TEHRAN — Iran’s intelligence operatives have arrested two, and possibly three, Iranians with British connections in the past two months, human rights activists and others said Thursday.
At least two of the three Iranians in question are also British citizens, and the arrests may be part of an attempt by the Iranian authorities to gain leverage in an old dispute with Britain over more than $400 million in undelivered weaponry.
Aras Amiri, a 32-year-old art student and an employee of the British Council, a cultural organization governed by royal charter that promotes Britain abroad, is the latest known to have been arrested.
Ms. Amiri, an Iranian citizen who has lived in Britain for about 10 years and traveled to Iran at least three times a year, has been in custody in Iran since March 14, a cousin in the United States, Mohsen Omrani, confirmed on Thursday.
While some members of her family in Iran sought to keep the arrest quiet, Mr. Omrani said in a telephone interview, he had decided to publicize it, beginning with a Twitter post on Tuesday.
Mr. Omrani said that while he understood the family’s concerns about angering the authorities by publicizing arrests, “what has been proven again and again is that the ones that don’t have any media coverage slip through the cracks.”
The Center for Human Rights in Iran, a New York-based advocacy group, said in a posting on its website that Ms. Amiri has been incarcerated in a wing of Tehran’s Evin Prison operated by the Intelligence Ministry, which is “holding her without access to a lawyer on national security charges.”

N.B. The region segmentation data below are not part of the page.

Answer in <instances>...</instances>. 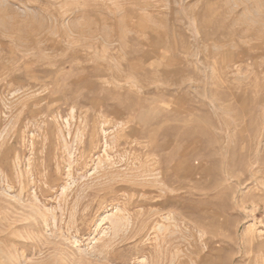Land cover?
Listing matches in <instances>:
<instances>
[{
  "label": "rangeland",
  "instance_id": "rangeland-1",
  "mask_svg": "<svg viewBox=\"0 0 264 264\" xmlns=\"http://www.w3.org/2000/svg\"><path fill=\"white\" fill-rule=\"evenodd\" d=\"M0 264H264V0H0Z\"/></svg>",
  "mask_w": 264,
  "mask_h": 264
},
{
  "label": "bare ground",
  "instance_id": "bare-ground-1",
  "mask_svg": "<svg viewBox=\"0 0 264 264\" xmlns=\"http://www.w3.org/2000/svg\"><path fill=\"white\" fill-rule=\"evenodd\" d=\"M206 4V3H205ZM210 14V13H209ZM205 16V15H204ZM210 16V15H209ZM205 26V25H204ZM154 30V29H153ZM216 31V30H215ZM230 34V33H229ZM233 35V34H232ZM214 36V35H213ZM211 37V36H210ZM48 78V77H47ZM238 106V105H237ZM157 122V121H156ZM178 130V129H177ZM180 131V130H179Z\"/></svg>",
  "mask_w": 264,
  "mask_h": 264
}]
</instances>
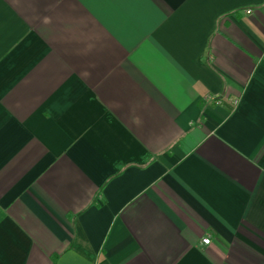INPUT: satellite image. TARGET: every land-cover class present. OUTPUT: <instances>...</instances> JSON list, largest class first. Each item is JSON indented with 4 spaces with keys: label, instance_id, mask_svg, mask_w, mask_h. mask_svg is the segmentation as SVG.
<instances>
[{
    "label": "crops",
    "instance_id": "0c3cea01",
    "mask_svg": "<svg viewBox=\"0 0 264 264\" xmlns=\"http://www.w3.org/2000/svg\"><path fill=\"white\" fill-rule=\"evenodd\" d=\"M0 264H264V0H0Z\"/></svg>",
    "mask_w": 264,
    "mask_h": 264
},
{
    "label": "built area",
    "instance_id": "2783aa9c",
    "mask_svg": "<svg viewBox=\"0 0 264 264\" xmlns=\"http://www.w3.org/2000/svg\"><path fill=\"white\" fill-rule=\"evenodd\" d=\"M237 103V101L235 102V104ZM211 242V238L210 237H207L204 239V243H210Z\"/></svg>",
    "mask_w": 264,
    "mask_h": 264
}]
</instances>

Without identifying Ms. Amiri by name, the British Council said, “We are aware that one of our staff has been detained in Iran while making a private family visit.”
The British Council also denied that she had traveled to Iran on its behalf. “This colleague does not travel to Iran for work,” it said in its mailed statement. “She works in the U.K. to support and showcase the Iranian contemporary art scene.”

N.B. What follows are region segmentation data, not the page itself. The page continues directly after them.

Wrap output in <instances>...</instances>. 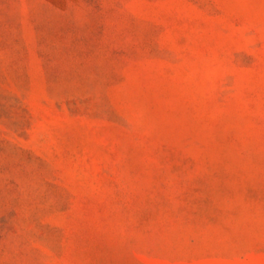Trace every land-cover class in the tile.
Segmentation results:
<instances>
[{
    "label": "rangeland",
    "instance_id": "obj_1",
    "mask_svg": "<svg viewBox=\"0 0 264 264\" xmlns=\"http://www.w3.org/2000/svg\"><path fill=\"white\" fill-rule=\"evenodd\" d=\"M0 264H264V0H0Z\"/></svg>",
    "mask_w": 264,
    "mask_h": 264
}]
</instances>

At least one other Iranian with British connections arrested recently is a dual citizen of Britain and Iran. Abbas Edalat, an academic and antiwar activist, was arrested in mid-April, an Iranian judicial official confirmed last week. Mr. Edalat, a professor of computer science and mathematics at the Imperial College of London, had been invited to speak at an academic event in Tehran.
The fate of another British-Iranian dual citizen, Mahan Abedin, is somewhat murkier. A writer and analyst generally favorable to the Iranian government, Mr. Abedin failed to return as scheduled on April 29 from a visit with family in Iran, said his publisher, Michael Hurst. His only contact with Mr. Abedin, he said, has been a brief note saying he was “fine” and to “please stop contacting me.”
Iran Wire, a news website run by expatriate Iranian journalists, said on Monday that Mr. Abedin had been arrested on suspicion he conspired in an “infiltration” operation. Britain’s Foreign Office disputed that account.
“We have been in contact with the family and they have confirmed that he is not currently in detention,” the office said Thursday in a statement.
Iran’s motivations in such arrests are not always clear, but analysts generally tie them to policy disputes with the countries involved. Iran is currently holding about 30 dual citizens, among them at least five Iranian-Americans whose fate could be tied to President Trump’s self-imposed May 12 deadline to decide whether to scrap the 2015 nuclear agreement.
Iran and the United States negotiated a mutual release of prisoners after the nuclear deal took effect in January 2016.
Iran’s foreign minister, Mohammad Javad Zarif, said in April that Iran was open to prisoner talks, “If the United States changes its attitude.”
At least two dual citizens of Britain and Iran have been imprisoned by the Iranian authorities on vaguely defined charges of espionage. Kamal Foroughi, a business consultant, has been held since 2011 and Nazanin Zaghari-Ratcliffe, a researcher for the Thomson Reuters Foundation charity, has been detained since 2016.
Speculation has grown in recent months that freedom for the Iranians with British connections may be tied to a longstanding legal dispute between Britain and Iran over Iran’s 1976 purchase of British tanks that were never delivered. Britain has said that it owes Iran up to 300 million pounds, a little over $400 million at current exchange rates, but that the precise sum has not been negotiated.
A similar financial dispute over an old arms deal between Iran and the United States appeared to play a role in the 2016 release of Americans held by the Iranians, with the delivery of $400 million to Iran on the same day the nuclear deal took effect.
Thomas Erdbrink reported from Tehran, and Rick Gladstone from New York.